Most Asian equity indices trade lower in line with WS yesterday. China underperforms. The US Note future stabilizes. Cleveland Fed Mester, voting FOMC member, called in favour of more gradual rate hikes this year and next. She added that the Fed could speed up tightening if US inflation moves above target and slow down if downside risks stemming from a trade war materialize. We expect a neutral opening for the Bund.

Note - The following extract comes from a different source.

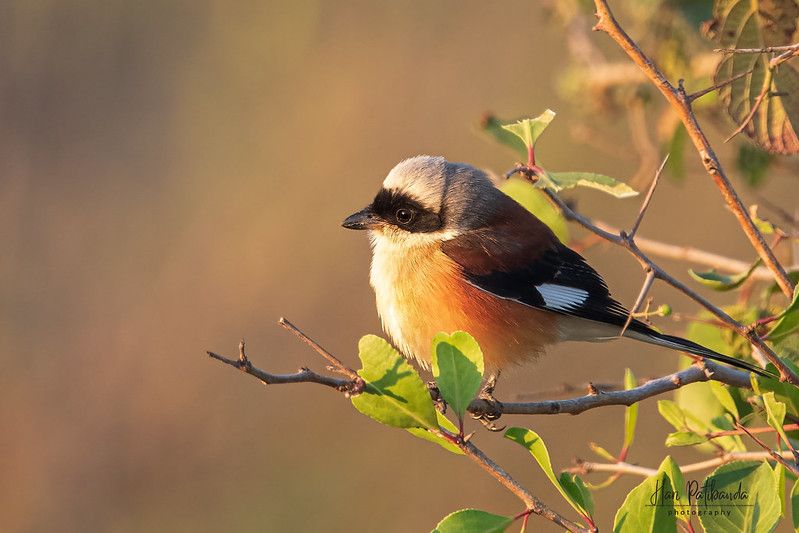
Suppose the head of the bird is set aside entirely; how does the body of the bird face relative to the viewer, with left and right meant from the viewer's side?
facing to the left of the viewer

Today's eco calendar contains EMU consumer confidence and a speech by Chicago Fed Evans. They'll probably won't impact trading. Consumer confidence is expected to show a small drop from 0.1 to -0.1. A bigger setback is likely in line with other confidence indicators even if the gauge remains at high levels from an absolute point of view. Chicago Fed Evans doesn't vote on policy this year and tends to be somewhat more dovish. Yesterday's sell off probably has further to go, especially in the Bund and especially if inflation expectations move higher. The US Note future risks running into support sooner with the US 10-yr yield approaching the 2.95% 2018 high.
The German 10-yr yield bounced off key support levels (0.46%/0.48%), consolidating since the end of March. Yesterday's move suggests the start of a new upleg. The US 10-yr yield lost its upward momentum mid-March, hovering sideways between roughly 2.7% and 2.95%. We're heading for a test of the upper bound, but don't see reasons for a break yet.